> [DESCRIPTION OF THE TASK]: Down to the last line, transcribe the records verbatim and exclude the images.

> [DATA EXTRACTS]:
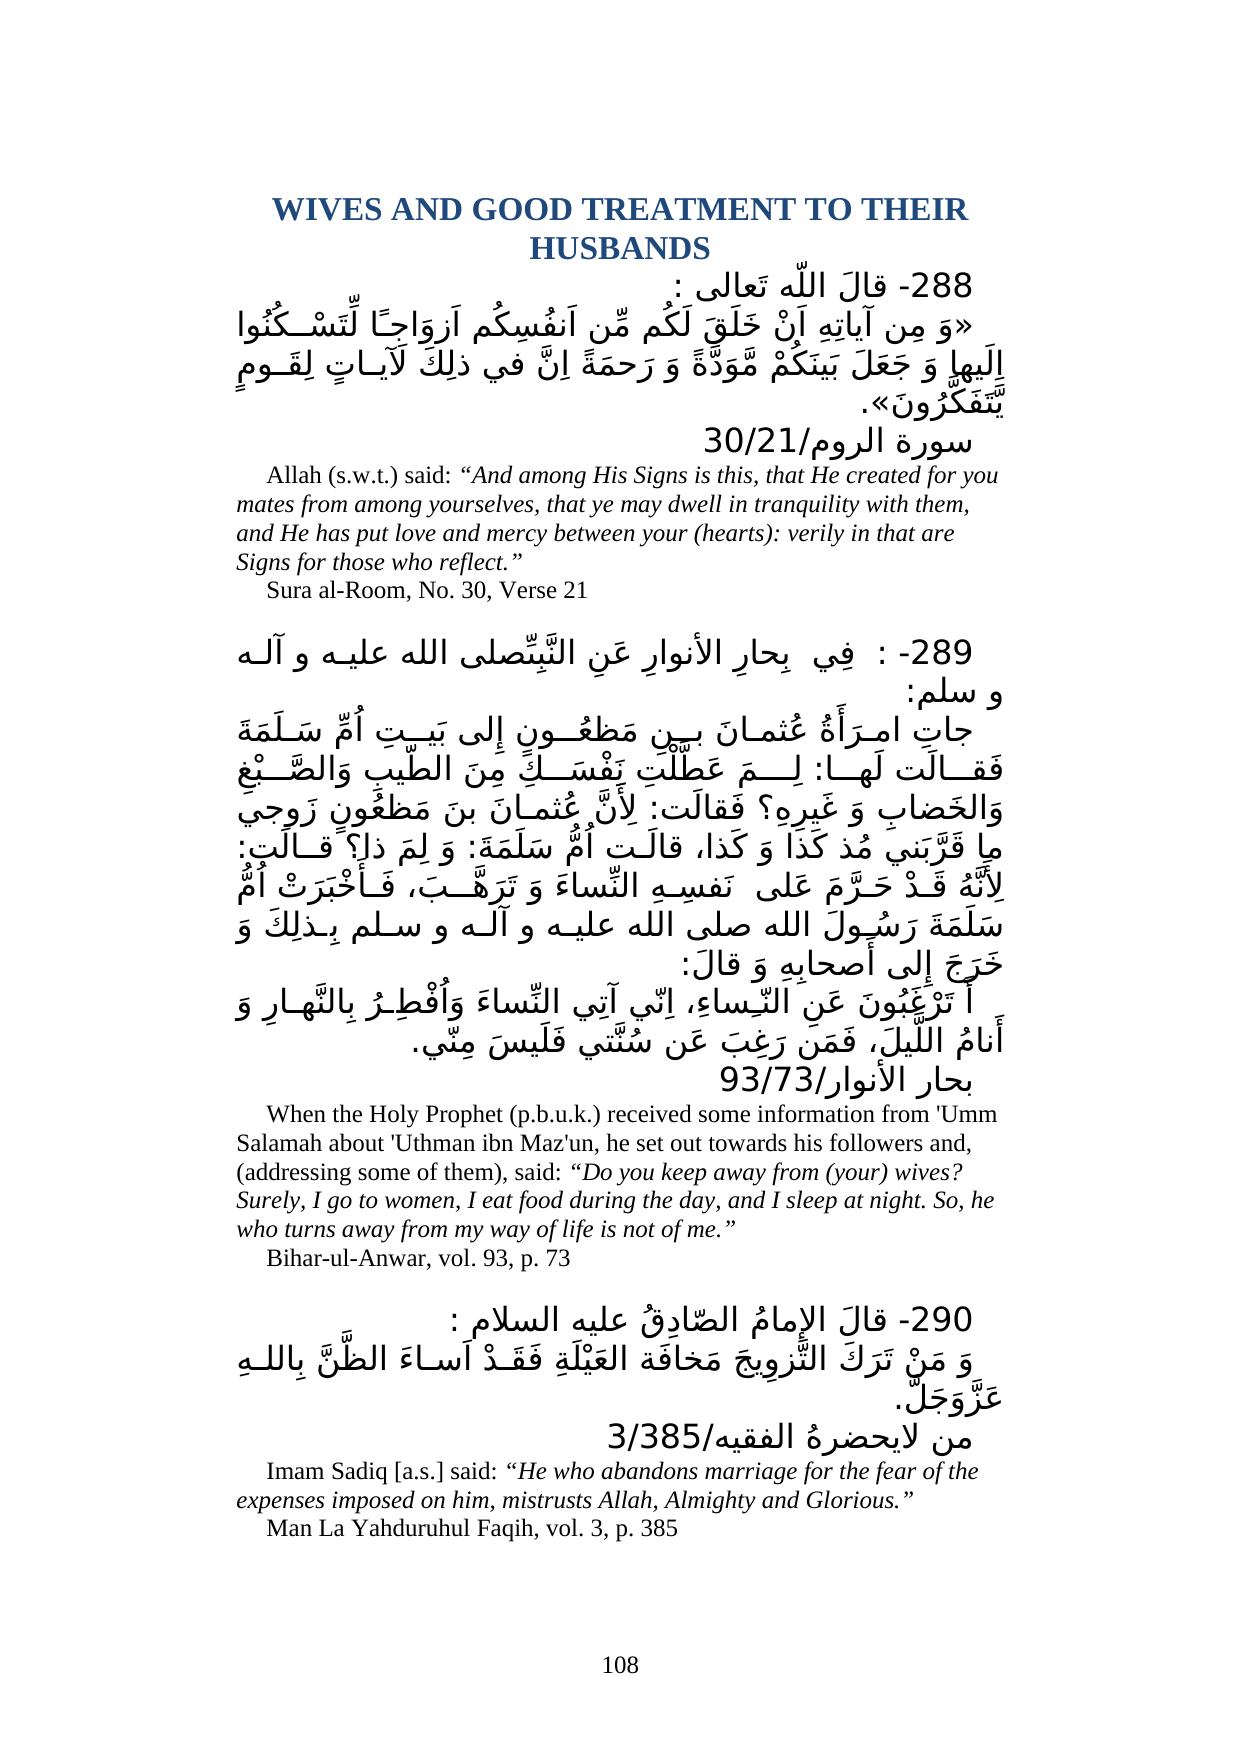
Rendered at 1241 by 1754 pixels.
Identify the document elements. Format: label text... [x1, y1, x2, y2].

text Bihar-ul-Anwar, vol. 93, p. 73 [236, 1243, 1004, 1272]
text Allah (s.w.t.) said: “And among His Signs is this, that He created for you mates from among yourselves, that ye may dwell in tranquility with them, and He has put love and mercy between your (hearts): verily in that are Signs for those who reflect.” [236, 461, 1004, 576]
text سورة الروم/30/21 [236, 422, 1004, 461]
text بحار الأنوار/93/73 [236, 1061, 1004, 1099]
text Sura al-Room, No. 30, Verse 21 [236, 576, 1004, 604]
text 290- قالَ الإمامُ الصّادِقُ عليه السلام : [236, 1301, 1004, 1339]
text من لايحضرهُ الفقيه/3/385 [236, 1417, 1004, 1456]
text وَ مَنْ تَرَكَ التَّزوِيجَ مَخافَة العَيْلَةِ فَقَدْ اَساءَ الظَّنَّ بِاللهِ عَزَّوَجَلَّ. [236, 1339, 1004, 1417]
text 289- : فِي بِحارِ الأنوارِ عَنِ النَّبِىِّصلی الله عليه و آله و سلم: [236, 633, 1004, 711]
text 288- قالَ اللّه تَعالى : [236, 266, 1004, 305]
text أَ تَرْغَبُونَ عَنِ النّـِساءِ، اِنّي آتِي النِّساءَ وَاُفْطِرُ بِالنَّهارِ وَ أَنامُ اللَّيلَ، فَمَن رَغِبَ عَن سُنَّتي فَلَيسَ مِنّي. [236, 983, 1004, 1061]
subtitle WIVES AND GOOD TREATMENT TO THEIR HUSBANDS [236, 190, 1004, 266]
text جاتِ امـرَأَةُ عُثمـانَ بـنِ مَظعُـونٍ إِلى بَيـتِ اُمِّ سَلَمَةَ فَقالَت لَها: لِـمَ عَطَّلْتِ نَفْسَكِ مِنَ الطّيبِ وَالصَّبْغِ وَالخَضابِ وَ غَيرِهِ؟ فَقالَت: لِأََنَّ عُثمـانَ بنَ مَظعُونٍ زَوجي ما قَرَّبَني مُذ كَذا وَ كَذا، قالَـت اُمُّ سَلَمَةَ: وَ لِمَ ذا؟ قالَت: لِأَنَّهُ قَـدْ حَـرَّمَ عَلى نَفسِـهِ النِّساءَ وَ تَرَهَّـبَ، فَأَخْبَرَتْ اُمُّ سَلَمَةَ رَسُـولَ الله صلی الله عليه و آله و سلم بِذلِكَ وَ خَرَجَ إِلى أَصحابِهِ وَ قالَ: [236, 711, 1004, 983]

> [SOLUTION TO THIS EXERCISE]:
Rendered at 1241 by 1754 pixels.
Identify the document elements. Format: label text... [x1, y1, x2, y2].

text Bihar-ul-Anwar, vol. 93, p. 73 [236, 1243, 1004, 1272]
text Allah (s.w.t.) said: “And among His Signs is this, that He created for you mates from among yourselves, that ye may dwell in tranquility with them, and He has put love and mercy between your (hearts): verily in that are Signs for those who reflect.” [236, 461, 1004, 576]
text سورة الروم/30/21 [236, 422, 1004, 461]
text بحار الأنوار/93/73 [236, 1061, 1004, 1099]
text Sura al-Room, No. 30, Verse 21 [236, 576, 1004, 604]
text 290- قالَ الإمامُ الصّادِقُ عليه السلام : [236, 1301, 1004, 1339]
text من لايحضرهُ الفقيه/3/385 [236, 1417, 1004, 1456]
text وَ مَنْ تَرَكَ التَّزوِيجَ مَخافَة العَيْلَةِ فَقَدْ اَساءَ الظَّنَّ بِاللهِ عَزَّوَجَلَّ. [236, 1339, 1004, 1417]
text 289- : فِي بِحارِ الأنوارِ عَنِ النَّبِىِّصلی الله عليه و آله و سلم: [236, 633, 1004, 711]
text 288- قالَ اللّه تَعالى : [236, 266, 1004, 305]
text أَ تَرْغَبُونَ عَنِ النّـِساءِ، اِنّي آتِي النِّساءَ وَاُفْطِرُ بِالنَّهارِ وَ أَنامُ اللَّيلَ، فَمَن رَغِبَ عَن سُنَّتي فَلَيسَ مِنّي. [236, 983, 1004, 1061]
subtitle WIVES AND GOOD TREATMENT TO THEIR HUSBANDS [236, 190, 1004, 266]
text جاتِ امـرَأَةُ عُثمـانَ بـنِ مَظعُـونٍ إِلى بَيـتِ اُمِّ سَلَمَةَ فَقالَت لَها: لِـمَ عَطَّلْتِ نَفْسَكِ مِنَ الطّيبِ وَالصَّبْغِ وَالخَضابِ وَ غَيرِهِ؟ فَقالَت: لِأََنَّ عُثمـانَ بنَ مَظعُونٍ زَوجي ما قَرَّبَني مُذ كَذا وَ كَذا، قالَـت اُمُّ سَلَمَةَ: وَ لِمَ ذا؟ قالَت: لِأَنَّهُ قَـدْ حَـرَّمَ عَلى نَفسِـهِ النِّساءَ وَ تَرَهَّـبَ، فَأَخْبَرَتْ اُمُّ سَلَمَةَ رَسُـولَ الله صلی الله عليه و آله و سلم بِذلِكَ وَ خَرَجَ إِلى أَصحابِهِ وَ قالَ: [236, 711, 1004, 983]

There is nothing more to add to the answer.